(IV, 9) Когда памятный нам заговор вырвался наружу из потайных углов и из мрака и, вооружившись, стал открыто распространяться, тот же Публий Сестий привел войско в город Капую, на который, как мы подозревали, собирался напасть отряд этих нечестивых преступников, так как обладание Капуей давало очень много преимуществ для ведения войны. Военного трибуна Антония, Гая Мевулана, негодяя, явно вербовавшего в Писавре[1531]
и в других частях Галльской области[1532] сторонников заговора, Публий Сестий выгнал из Капуи, не дав ему опомниться. А Гая Марцелла[1533], который не только приехал в Капую, но и присоединился к огромному отряду гладиаторов, будто бы желая научиться владеть оружием, тот же Публий Сестий постарался удалить из пределов города. По этой причине население Капуи, признавшее меня своим единственным патроном[1534], так как в мое консульство была сохранена свобода этого города, тогда выразило в моем присутствии свою глубочайшую благодарность Публию Сестию, а в настоящее время те же люди, храбрейшие и честнейшие мужи, изменив свое название и именуясь колонами и декурионами, в своих свидетельских показаниях заявляют о благодеянии, оказанном им Публием Сестием, а в своем постановлении просят избавить его от опасности. (10) Прошу тебя, Луций Сестий[1535], огласи постановление декурионов Капуи, чтобы ваши недруги услышали твой, еще отроческий, голос и в какой-то степени поняли, какой силы он достигнет, когда окрепнет. [Постановление декурионов.] Постановление, которое я оглашаю, не является принудительной данью отношениям соседства, или клиентелы, или официального гостеприимства[1536], оно вынесено не ради искательства и не с целью рекомендации; я оглашаю воспоминание о пережитой опасности, заявление о славной услуге, выражение благодарности в настоящее время и свидетельство о прошлом. (11) К тому же в это самое время, после того как Сестий уже избавил Капую от страха, а сенат и все честные люди, схватив и подавив внутренних врагов, под моим руководством устранили величайшие опасности, угрожавшие Риму, я письмом вызвал Публия Сестия из Капуи вместе с войском, которое тогда у него было. Прочитав это письмо, он поспешно, с необычайной быстротой примчался в Рим. А дабы вы могли мысленно перенестись в то ужасное время, ознакомьтесь с этим письмом и вызовите вновь в памяти испытанный вами страх. [Письмо консула Цицерона.](V) Это прибытие Публия Сестия прекратило нападки и посягательства как со стороны новых народных трибунов[1537]

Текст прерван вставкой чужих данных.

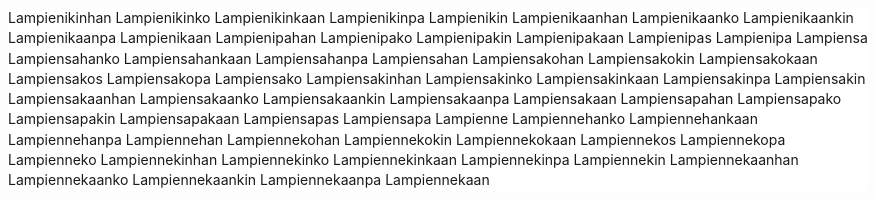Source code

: Lampienikinhan
Lampienikinko
Lampienikinkaan
Lampienikinpa
Lampienikin
Lampienikaanhan
Lampienikaanko
Lampienikaankin
Lampienikaanpa
Lampienikaan
Lampienipahan
Lampienipako
Lampienipakin
Lampienipakaan
Lampienipas
Lampienipa
Lampiensa
Lampiensahanko
Lampiensahankaan
Lampiensahanpa
Lampiensahan
Lampiensakohan
Lampiensakokin
Lampiensakokaan
Lampiensakos
Lampiensakopa
Lampiensako
Lampiensakinhan
Lampiensakinko
Lampiensakinkaan
Lampiensakinpa
Lampiensakin
Lampiensakaanhan
Lampiensakaanko
Lampiensakaankin
Lampiensakaanpa
Lampiensakaan
Lampiensapahan
Lampiensapako
Lampiensapakin
Lampiensapakaan
Lampiensapas
Lampiensapa
Lampienne
Lampiennehanko
Lampiennehankaan
Lampiennehanpa
Lampiennehan
Lampiennekohan
Lampiennekokin
Lampiennekokaan
Lampiennekos
Lampiennekopa
Lampienneko
Lampiennekinhan
Lampiennekinko
Lampiennekinkaan
Lampiennekinpa
Lampiennekin
Lampiennekaanhan
Lampiennekaanko
Lampiennekaankin
Lampiennekaanpa
Lampiennekaan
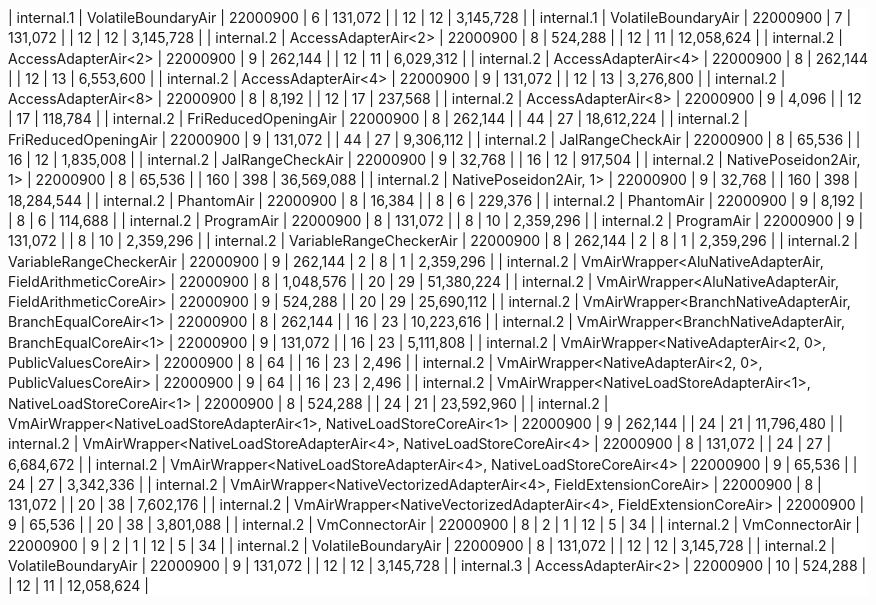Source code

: | internal.1 | VolatileBoundaryAir | 22000900 | 6 | 131,072 |  | 12 | 12 | 3,145,728 | 
| internal.1 | VolatileBoundaryAir | 22000900 | 7 | 131,072 |  | 12 | 12 | 3,145,728 | 
| internal.2 | AccessAdapterAir<2> | 22000900 | 8 | 524,288 |  | 12 | 11 | 12,058,624 | 
| internal.2 | AccessAdapterAir<2> | 22000900 | 9 | 262,144 |  | 12 | 11 | 6,029,312 | 
| internal.2 | AccessAdapterAir<4> | 22000900 | 8 | 262,144 |  | 12 | 13 | 6,553,600 | 
| internal.2 | AccessAdapterAir<4> | 22000900 | 9 | 131,072 |  | 12 | 13 | 3,276,800 | 
| internal.2 | AccessAdapterAir<8> | 22000900 | 8 | 8,192 |  | 12 | 17 | 237,568 | 
| internal.2 | AccessAdapterAir<8> | 22000900 | 9 | 4,096 |  | 12 | 17 | 118,784 | 
| internal.2 | FriReducedOpeningAir | 22000900 | 8 | 262,144 |  | 44 | 27 | 18,612,224 | 
| internal.2 | FriReducedOpeningAir | 22000900 | 9 | 131,072 |  | 44 | 27 | 9,306,112 | 
| internal.2 | JalRangeCheckAir | 22000900 | 8 | 65,536 |  | 16 | 12 | 1,835,008 | 
| internal.2 | JalRangeCheckAir | 22000900 | 9 | 32,768 |  | 16 | 12 | 917,504 | 
| internal.2 | NativePoseidon2Air<BabyBearParameters>, 1> | 22000900 | 8 | 65,536 |  | 160 | 398 | 36,569,088 | 
| internal.2 | NativePoseidon2Air<BabyBearParameters>, 1> | 22000900 | 9 | 32,768 |  | 160 | 398 | 18,284,544 | 
| internal.2 | PhantomAir | 22000900 | 8 | 16,384 |  | 8 | 6 | 229,376 | 
| internal.2 | PhantomAir | 22000900 | 9 | 8,192 |  | 8 | 6 | 114,688 | 
| internal.2 | ProgramAir | 22000900 | 8 | 131,072 |  | 8 | 10 | 2,359,296 | 
| internal.2 | ProgramAir | 22000900 | 9 | 131,072 |  | 8 | 10 | 2,359,296 | 
| internal.2 | VariableRangeCheckerAir | 22000900 | 8 | 262,144 | 2 | 8 | 1 | 2,359,296 | 
| internal.2 | VariableRangeCheckerAir | 22000900 | 9 | 262,144 | 2 | 8 | 1 | 2,359,296 | 
| internal.2 | VmAirWrapper<AluNativeAdapterAir, FieldArithmeticCoreAir> | 22000900 | 8 | 1,048,576 |  | 20 | 29 | 51,380,224 | 
| internal.2 | VmAirWrapper<AluNativeAdapterAir, FieldArithmeticCoreAir> | 22000900 | 9 | 524,288 |  | 20 | 29 | 25,690,112 | 
| internal.2 | VmAirWrapper<BranchNativeAdapterAir, BranchEqualCoreAir<1> | 22000900 | 8 | 262,144 |  | 16 | 23 | 10,223,616 | 
| internal.2 | VmAirWrapper<BranchNativeAdapterAir, BranchEqualCoreAir<1> | 22000900 | 9 | 131,072 |  | 16 | 23 | 5,111,808 | 
| internal.2 | VmAirWrapper<NativeAdapterAir<2, 0>, PublicValuesCoreAir> | 22000900 | 8 | 64 |  | 16 | 23 | 2,496 | 
| internal.2 | VmAirWrapper<NativeAdapterAir<2, 0>, PublicValuesCoreAir> | 22000900 | 9 | 64 |  | 16 | 23 | 2,496 | 
| internal.2 | VmAirWrapper<NativeLoadStoreAdapterAir<1>, NativeLoadStoreCoreAir<1> | 22000900 | 8 | 524,288 |  | 24 | 21 | 23,592,960 | 
| internal.2 | VmAirWrapper<NativeLoadStoreAdapterAir<1>, NativeLoadStoreCoreAir<1> | 22000900 | 9 | 262,144 |  | 24 | 21 | 11,796,480 | 
| internal.2 | VmAirWrapper<NativeLoadStoreAdapterAir<4>, NativeLoadStoreCoreAir<4> | 22000900 | 8 | 131,072 |  | 24 | 27 | 6,684,672 | 
| internal.2 | VmAirWrapper<NativeLoadStoreAdapterAir<4>, NativeLoadStoreCoreAir<4> | 22000900 | 9 | 65,536 |  | 24 | 27 | 3,342,336 | 
| internal.2 | VmAirWrapper<NativeVectorizedAdapterAir<4>, FieldExtensionCoreAir> | 22000900 | 8 | 131,072 |  | 20 | 38 | 7,602,176 | 
| internal.2 | VmAirWrapper<NativeVectorizedAdapterAir<4>, FieldExtensionCoreAir> | 22000900 | 9 | 65,536 |  | 20 | 38 | 3,801,088 | 
| internal.2 | VmConnectorAir | 22000900 | 8 | 2 | 1 | 12 | 5 | 34 | 
| internal.2 | VmConnectorAir | 22000900 | 9 | 2 | 1 | 12 | 5 | 34 | 
| internal.2 | VolatileBoundaryAir | 22000900 | 8 | 131,072 |  | 12 | 12 | 3,145,728 | 
| internal.2 | VolatileBoundaryAir | 22000900 | 9 | 131,072 |  | 12 | 12 | 3,145,728 | 
| internal.3 | AccessAdapterAir<2> | 22000900 | 10 | 524,288 |  | 12 | 11 | 12,058,624 | 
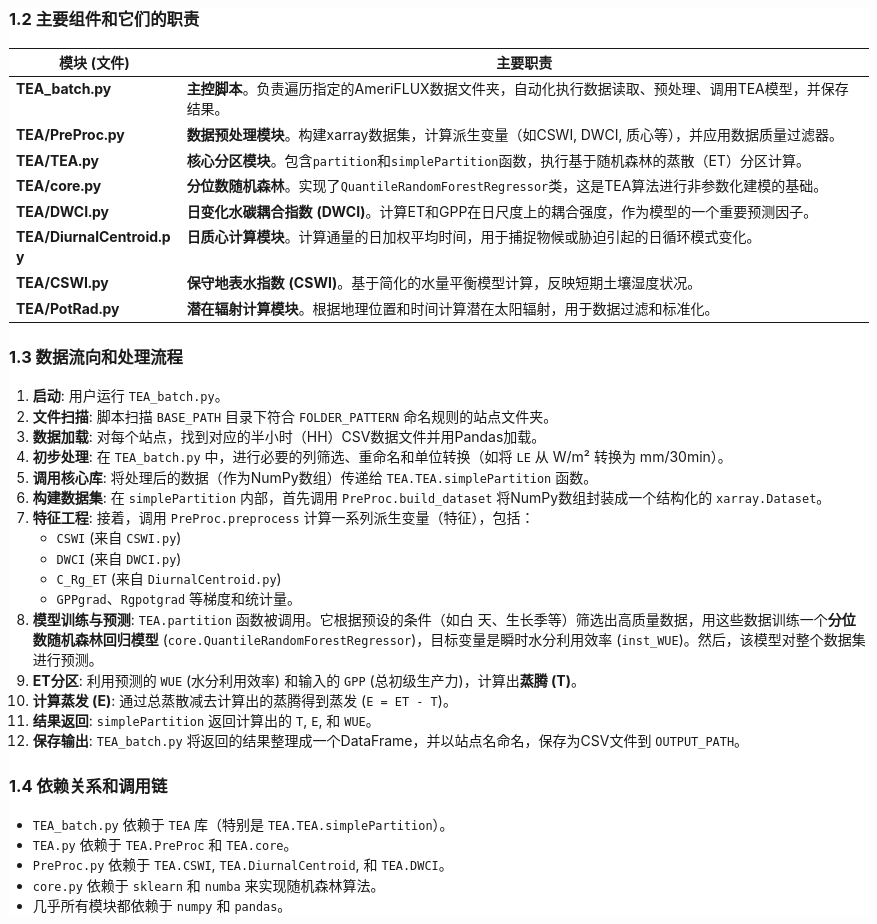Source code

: 

### 1.2 主要组件和它们的职责



| 模块 (文件)                | 主要职责                                                     |
| -------------------------- | ------------------------------------------------------------ |
| **TEA_batch.py**           | **主控脚本**。负责遍历指定的AmeriFLUX数据文件夹，自动化执行数据读取、预处理、调用TEA模型，并保存结果。 |
| **TEA/PreProc.py**         | **数据预处理模块**。构建xarray数据集，计算派生变量（如CSWI, DWCI, 质心等），并应用数据质量过滤器。 |
| **TEA/TEA.py**             | **核心分区模块**。包含`partition`和`simplePartition`函数，执行基于随机森林的蒸散（ET）分区计算。 |
| **TEA/core.py**            | **分位数随机森林**。实现了`QuantileRandomForestRegressor`类，这是TEA算法进行非参数化建模的基础。 |
| **TEA/DWCI.py**            | **日变化水碳耦合指数 (DWCI)**。计算ET和GPP在日尺度上的耦合强度，作为模型的一个重要预测因子。 |
| **TEA/DiurnalCentroid.py** | **日质心计算模块**。计算通量的日加权平均时间，用于捕捉物候或胁迫引起的日循环模式变化。 |
| **TEA/CSWI.py**            | **保守地表水指数 (CSWI)**。基于简化的水量平衡模型计算，反映短期土壤湿度状况。 |
| **TEA/PotRad.py**          | **潜在辐射计算模块**。根据地理位置和时间计算潜在太阳辐射，用于数据过滤和标准化。 |



### 1.3 数据流向和处理流程



1. **启动**: 用户运行 `TEA_batch.py`。
2. **文件扫描**: 脚本扫描 `BASE_PATH` 目录下符合 `FOLDER_PATTERN` 命名规则的站点文件夹。
3. **数据加载**: 对每个站点，找到对应的半小时（HH）CSV数据文件并用Pandas加载。
4. **初步处理**: 在 `TEA_batch.py` 中，进行必要的列筛选、重命名和单位转换（如将 `LE` 从 W/m² 转换为 mm/30min）。
5. **调用核心库**: 将处理后的数据（作为NumPy数组）传递给 `TEA.TEA.simplePartition` 函数。
6. **构建数据集**: 在 `simplePartition` 内部，首先调用 `PreProc.build_dataset` 将NumPy数组封装成一个结构化的 `xarray.Dataset`。
7. **特征工程**: 接着，调用 `PreProc.preprocess` 计算一系列派生变量（特征），包括：
   - `CSWI` (来自 `CSWI.py`)
   - `DWCI` (来自 `DWCI.py`)
   - `C_Rg_ET` (来自 `DiurnalCentroid.py`)
   - `GPPgrad`、`Rgpotgrad` 等梯度和统计量。
8. **模型训练与预测**: `TEA.partition` 函数被调用。它根据预设的条件（如白 天、生长季等）筛选出高质量数据，用这些数据训练一个**分位数随机森林回归模型** (`core.QuantileRandomForestRegressor`)，目标变量是瞬时水分利用效率 (`inst_WUE`)。然后，该模型对整个数据集进行预测。
9. **ET分区**: 利用预测的 `WUE` (水分利用效率) 和输入的 `GPP` (总初级生产力)，计算出**蒸腾 (T)**。
10. **计算蒸发 (E)**: 通过总蒸散减去计算出的蒸腾得到蒸发 (`E = ET - T`)。
11. **结果返回**: `simplePartition` 返回计算出的 `T`, `E`, 和 `WUE`。
12. **保存输出**: `TEA_batch.py` 将返回的结果整理成一个DataFrame，并以站点名命名，保存为CSV文件到 `OUTPUT_PATH`。



### 1.4 依赖关系和调用链



- `TEA_batch.py` 依赖于 `TEA` 库（特别是 `TEA.TEA.simplePartition`）。
- `TEA.py` 依赖于 `TEA.PreProc` 和 `TEA.core`。
- `PreProc.py` 依赖于 `TEA.CSWI`, `TEA.DiurnalCentroid`, 和 `TEA.DWCI`。
- `core.py` 依赖于 `sklearn` 和 `numba` 来实现随机森林算法。
- 几乎所有模块都依赖于 `numpy` 和 `pandas`。
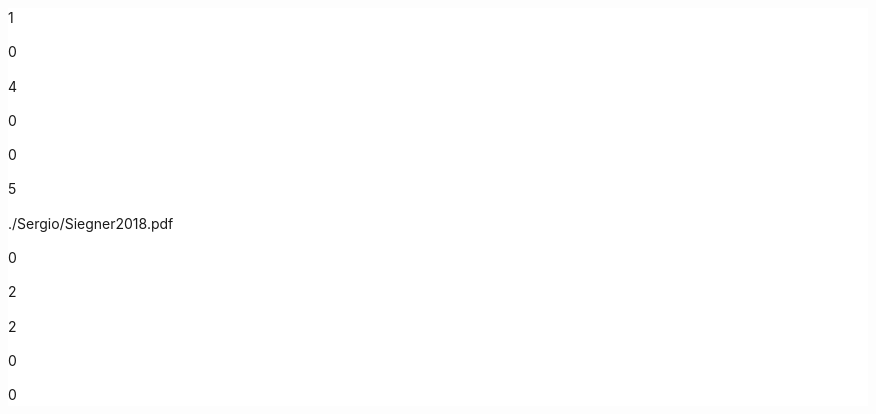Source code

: 1

</td>
<td style="text-align:center;">

0

</td>
<td style="text-align:center;">

4

</td>
<td style="text-align:center;">

0

</td>
<td style="text-align:center;">

0

</td>
<td style="text-align:center;">

5

</td>
</tr>
<tr>
<td style="text-align:left;">

./Sergio/Siegner2018.pdf

</td>
<td style="text-align:center;">

0

</td>
<td style="text-align:center;">

2

</td>
<td style="text-align:center;">

2

</td>
<td style="text-align:center;">

0

</td>
<td style="text-align:center;">

0

</td>
<td style="text-align:center;">
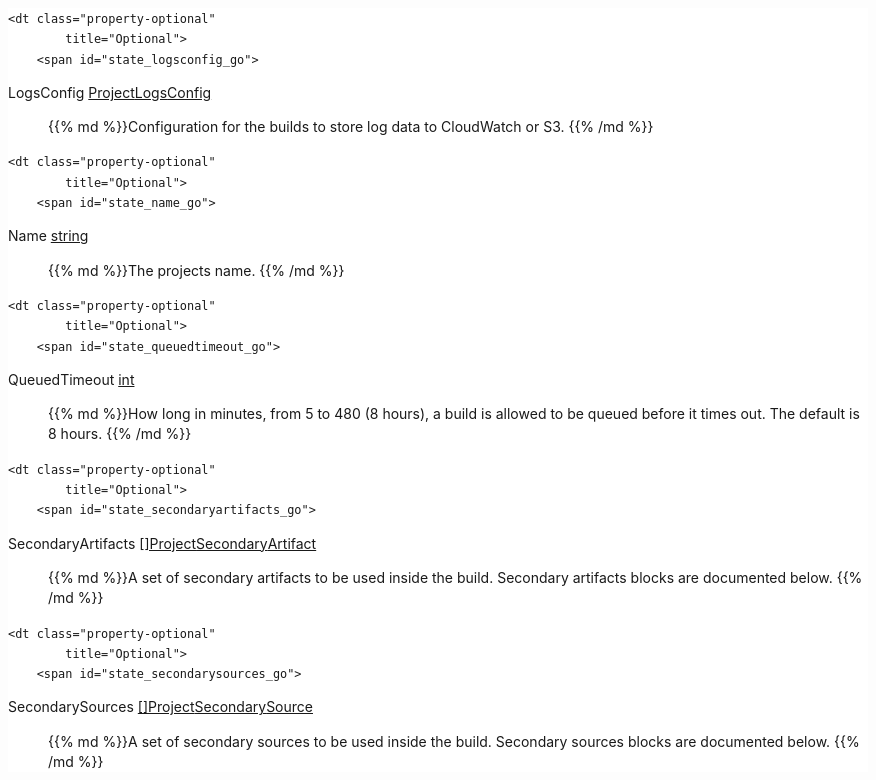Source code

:     <dt class="property-optional"
            title="Optional">
        <span id="state_logsconfig_go">
<a href="#state_logsconfig_go" style="color: inherit; text-decoration: inherit;">Logs<wbr>Config</a>
</span> 
        <span class="property-indicator"></span>
        <span class="property-type"><a href="#projectlogsconfig">Project<wbr>Logs<wbr>Config</a></span>
    </dt>
    <dd>{{% md %}}Configuration for the builds to store log data to CloudWatch or S3.
{{% /md %}}</dd>

    <dt class="property-optional"
            title="Optional">
        <span id="state_name_go">
<a href="#state_name_go" style="color: inherit; text-decoration: inherit;">Name</a>
</span> 
        <span class="property-indicator"></span>
        <span class="property-type"><a href="https://golang.org/pkg/builtin/#string">string</a></span>
    </dt>
    <dd>{{% md %}}The projects name.
{{% /md %}}</dd>

    <dt class="property-optional"
            title="Optional">
        <span id="state_queuedtimeout_go">
<a href="#state_queuedtimeout_go" style="color: inherit; text-decoration: inherit;">Queued<wbr>Timeout</a>
</span> 
        <span class="property-indicator"></span>
        <span class="property-type"><a href="https://golang.org/pkg/builtin/#integer">int</a></span>
    </dt>
    <dd>{{% md %}}How long in minutes, from 5 to 480 (8 hours), a build is allowed to be queued before it times out. The default is 8 hours.
{{% /md %}}</dd>

    <dt class="property-optional"
            title="Optional">
        <span id="state_secondaryartifacts_go">
<a href="#state_secondaryartifacts_go" style="color: inherit; text-decoration: inherit;">Secondary<wbr>Artifacts</a>
</span> 
        <span class="property-indicator"></span>
        <span class="property-type"><a href="#projectsecondaryartifact">[]Project<wbr>Secondary<wbr>Artifact</a></span>
    </dt>
    <dd>{{% md %}}A set of secondary artifacts to be used inside the build. Secondary artifacts blocks are documented below.
{{% /md %}}</dd>

    <dt class="property-optional"
            title="Optional">
        <span id="state_secondarysources_go">
<a href="#state_secondarysources_go" style="color: inherit; text-decoration: inherit;">Secondary<wbr>Sources</a>
</span> 
        <span class="property-indicator"></span>
        <span class="property-type"><a href="#projectsecondarysource">[]Project<wbr>Secondary<wbr>Source</a></span>
    </dt>
    <dd>{{% md %}}A set of secondary sources to be used inside the build. Secondary sources blocks are documented below.
{{% /md %}}</dd>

, которые именно в последние дни моего консульства стремились опорочить то, что я совершил, так и со стороны уцелевших заговорщиков. (12) Но после того как стало ясно, что, коль скоро народный трибун Марк Катон[1538], храбрейший и честнейший гражданин, будет защищать государство, то сенат и римский народ легко смогут сами без военной силы оградить своим величием достоинство тех людей, которые с опасностью для себя защитили всеобщее благополучие, Сестий со своим войском необычайно быстро последовал за Гаем Антонием. К чему мне здесь объявлять во всеуслышание, какими средствами именно он как квестор заставил консула действовать, какими способами он подстегивал человека, который, быть может, и стремился к победе, но все же слишком опасался общего для всех Марса[1539] и случайностей войны? Это заняло бы много времени, и я скажу коротко только вот что: если бы не исключительное присутствие духа, проявленное Марком Петреем[1540], не его преданность государству, не его выдающаяся доблесть в государственных делах, не его необычайный авторитет среди солдат, не его исключительный военный опыт и если бы не Публий Сестий, неизменно помогавший ему подбодрять, убеждать, осуждать и подгонять Антония, то во время этой войны зима вступила бы в свои права, и Катилину, после того как он появился бы из туманов и снегов Апеннина[1541] и, выиграв целое лето, начал заблаговременно занимать тропы и пастушьи стоянки в Италии[1542], можно было бы уничтожить только ценой большого кровопролития и ужаснейшего опустошения всей Италии. (13) Вот каков был Публий Сестий, когда приступил к своим обязанностям трибуна, так что теперь я уже оставлю в стороне его квестуру в Македонии и обращусь, наконец, к событиям более близким. Впрочем, нечего умалчивать о его исключительной неподкупности, проявленной им в провинции; я недавно[1543] видел в Македонии ее следы и притом не слегка оттиснутые на краткий срок, а глубоко врезанные, дабы провинция эта помнила о нем вечно. Итак, пройдем мимо всего этого, но с тем, чтобы, оставляя, оглянуться на это с уважением. К его трибунату, который уже давно зовет и, так сказать, захватывает и влечет к себе мою речь, обратимся мы теперь в своем напряженном и стремительном беге.